**Texto de la página:**
Por Sugel Michelén
En 1793 Madame Roland, heroína de la Revolución Francesa, fue decapitada en la Plaza de la Concordia. Cuenta la historia que el día de su ejecución, al encontrarse ante la estatua de la Libertad colocada justo en frente de la guillotina, pronunció estas famosas palabras: “¡Oh libertad, cuántos crímenes se cometen en tu nombre!”. La revolución que esta mujer había apoyado con pasión, cual Saturno que devora a sus propios hijos, finalmente se volvió contra ella.
Estas palabras atribuidas a Roland constituyen una advertencia perenne del enorme peligro que encierra la falsa libertad. Son muchos los crímenes que se han cometido y se siguen cometiendo en nombre de una libertad desfigurada, mal comprendida, mal aplicada. ¿Es acaso libertad el que echemos por tierra los parámetros morales establecidos por el Creador en Su Palabra y con los cuales podemos distinguir el bien del mal? ¿Es en verdad necesario que neguemos los valores absolutos para llegar a ser genuinamente libres?

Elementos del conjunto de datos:
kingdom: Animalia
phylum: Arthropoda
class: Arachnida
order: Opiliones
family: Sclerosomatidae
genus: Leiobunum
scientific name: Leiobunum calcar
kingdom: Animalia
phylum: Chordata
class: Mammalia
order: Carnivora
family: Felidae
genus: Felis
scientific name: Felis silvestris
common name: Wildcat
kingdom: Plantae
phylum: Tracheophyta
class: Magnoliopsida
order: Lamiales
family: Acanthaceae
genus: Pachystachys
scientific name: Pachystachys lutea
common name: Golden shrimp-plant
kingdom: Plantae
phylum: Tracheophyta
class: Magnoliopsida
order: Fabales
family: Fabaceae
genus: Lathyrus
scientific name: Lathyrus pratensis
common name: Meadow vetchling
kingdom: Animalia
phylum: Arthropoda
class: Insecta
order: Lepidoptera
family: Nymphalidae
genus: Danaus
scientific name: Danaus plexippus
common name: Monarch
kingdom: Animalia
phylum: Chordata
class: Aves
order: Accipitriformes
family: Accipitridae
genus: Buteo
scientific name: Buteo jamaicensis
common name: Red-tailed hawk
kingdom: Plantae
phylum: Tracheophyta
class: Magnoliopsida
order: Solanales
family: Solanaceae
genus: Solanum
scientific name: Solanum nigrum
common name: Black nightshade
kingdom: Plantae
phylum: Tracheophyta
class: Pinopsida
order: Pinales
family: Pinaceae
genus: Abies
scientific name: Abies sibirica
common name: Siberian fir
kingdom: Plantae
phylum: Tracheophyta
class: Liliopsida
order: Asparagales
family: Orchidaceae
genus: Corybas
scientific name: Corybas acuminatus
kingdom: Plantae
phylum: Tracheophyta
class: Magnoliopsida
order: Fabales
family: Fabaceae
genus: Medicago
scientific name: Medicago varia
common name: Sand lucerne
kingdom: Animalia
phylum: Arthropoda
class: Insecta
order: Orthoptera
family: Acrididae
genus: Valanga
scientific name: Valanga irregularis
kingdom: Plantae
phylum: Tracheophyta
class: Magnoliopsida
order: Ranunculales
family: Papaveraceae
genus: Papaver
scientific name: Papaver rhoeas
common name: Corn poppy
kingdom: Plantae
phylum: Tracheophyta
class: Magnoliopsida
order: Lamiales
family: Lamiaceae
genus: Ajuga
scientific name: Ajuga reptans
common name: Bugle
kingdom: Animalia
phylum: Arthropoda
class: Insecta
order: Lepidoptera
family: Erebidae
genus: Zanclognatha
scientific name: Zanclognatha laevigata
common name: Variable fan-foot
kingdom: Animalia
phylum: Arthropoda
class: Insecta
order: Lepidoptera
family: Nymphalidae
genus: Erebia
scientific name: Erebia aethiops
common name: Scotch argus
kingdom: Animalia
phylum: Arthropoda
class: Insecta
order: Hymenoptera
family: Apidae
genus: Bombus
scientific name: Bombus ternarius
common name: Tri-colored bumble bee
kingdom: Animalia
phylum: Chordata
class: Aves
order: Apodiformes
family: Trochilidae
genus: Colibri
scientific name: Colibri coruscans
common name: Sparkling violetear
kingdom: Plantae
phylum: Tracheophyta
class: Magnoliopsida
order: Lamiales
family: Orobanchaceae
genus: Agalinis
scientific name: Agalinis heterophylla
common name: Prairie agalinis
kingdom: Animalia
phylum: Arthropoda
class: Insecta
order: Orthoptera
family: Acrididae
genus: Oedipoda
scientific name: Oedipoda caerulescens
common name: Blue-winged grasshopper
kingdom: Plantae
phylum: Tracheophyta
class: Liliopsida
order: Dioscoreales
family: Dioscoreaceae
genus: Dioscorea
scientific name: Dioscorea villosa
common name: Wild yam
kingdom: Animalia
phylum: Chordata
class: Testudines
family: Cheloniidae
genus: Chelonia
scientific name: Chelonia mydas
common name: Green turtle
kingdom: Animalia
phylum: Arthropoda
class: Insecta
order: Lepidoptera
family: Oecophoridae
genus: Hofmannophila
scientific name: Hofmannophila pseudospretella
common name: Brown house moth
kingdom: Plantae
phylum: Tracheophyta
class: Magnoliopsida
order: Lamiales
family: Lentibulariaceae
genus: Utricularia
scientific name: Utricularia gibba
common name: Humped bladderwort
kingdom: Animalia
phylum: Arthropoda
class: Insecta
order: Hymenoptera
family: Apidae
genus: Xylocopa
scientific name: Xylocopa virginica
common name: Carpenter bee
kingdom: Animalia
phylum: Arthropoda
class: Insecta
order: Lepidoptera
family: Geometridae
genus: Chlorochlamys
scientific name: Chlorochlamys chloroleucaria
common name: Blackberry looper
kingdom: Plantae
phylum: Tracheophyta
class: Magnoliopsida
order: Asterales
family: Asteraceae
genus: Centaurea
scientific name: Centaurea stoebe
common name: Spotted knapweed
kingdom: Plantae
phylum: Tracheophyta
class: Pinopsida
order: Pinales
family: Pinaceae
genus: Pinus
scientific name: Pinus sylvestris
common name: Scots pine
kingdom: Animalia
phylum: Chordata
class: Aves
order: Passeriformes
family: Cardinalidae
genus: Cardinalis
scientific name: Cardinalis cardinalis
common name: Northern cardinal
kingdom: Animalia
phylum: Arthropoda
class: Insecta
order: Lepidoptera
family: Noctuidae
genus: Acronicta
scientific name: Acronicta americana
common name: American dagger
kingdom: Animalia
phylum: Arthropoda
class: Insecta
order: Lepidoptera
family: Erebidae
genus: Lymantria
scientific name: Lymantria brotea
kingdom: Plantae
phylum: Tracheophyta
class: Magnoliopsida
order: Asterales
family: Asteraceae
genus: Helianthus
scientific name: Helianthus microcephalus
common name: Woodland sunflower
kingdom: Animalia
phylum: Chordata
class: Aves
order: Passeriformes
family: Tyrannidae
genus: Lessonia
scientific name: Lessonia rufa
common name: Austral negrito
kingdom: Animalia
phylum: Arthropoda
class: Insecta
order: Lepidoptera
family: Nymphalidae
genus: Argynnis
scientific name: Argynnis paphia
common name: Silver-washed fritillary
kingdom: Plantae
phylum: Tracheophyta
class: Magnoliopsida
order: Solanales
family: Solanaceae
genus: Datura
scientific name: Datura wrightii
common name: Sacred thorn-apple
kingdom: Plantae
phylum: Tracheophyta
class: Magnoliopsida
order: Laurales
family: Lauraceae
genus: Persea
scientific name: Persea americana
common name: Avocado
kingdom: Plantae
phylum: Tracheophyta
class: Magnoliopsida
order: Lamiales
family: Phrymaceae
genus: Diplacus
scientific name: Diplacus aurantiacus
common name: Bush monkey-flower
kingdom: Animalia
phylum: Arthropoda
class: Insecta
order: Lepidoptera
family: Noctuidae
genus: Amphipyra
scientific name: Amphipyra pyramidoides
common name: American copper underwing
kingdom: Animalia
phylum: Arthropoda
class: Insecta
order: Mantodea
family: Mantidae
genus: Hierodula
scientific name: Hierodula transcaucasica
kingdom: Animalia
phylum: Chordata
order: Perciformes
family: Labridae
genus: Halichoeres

**Objetivo indicado:** Devuelve, sin ningún cambio, el tramo del texto sobre la libertad que va desde "Estas palabras atribuidas" hasta "ser genuinamente libres?".

**Resultado correcto:**
Estas palabras atribuidas a Roland constituyen una advertencia perenne del enorme peligro que encierra la falsa libertad. Son muchos los crímenes que se han cometido y se siguen cometiendo en nombre de una libertad desfigurada, mal comprendida, mal aplicada. ¿Es acaso libertad el que echemos por tierra los parámetros morales establecidos por el Creador en Su Palabra y con los cuales podemos distinguir el bien del mal? ¿Es en verdad necesario que neguemos los valores absolutos para llegar a ser genuinamente libres?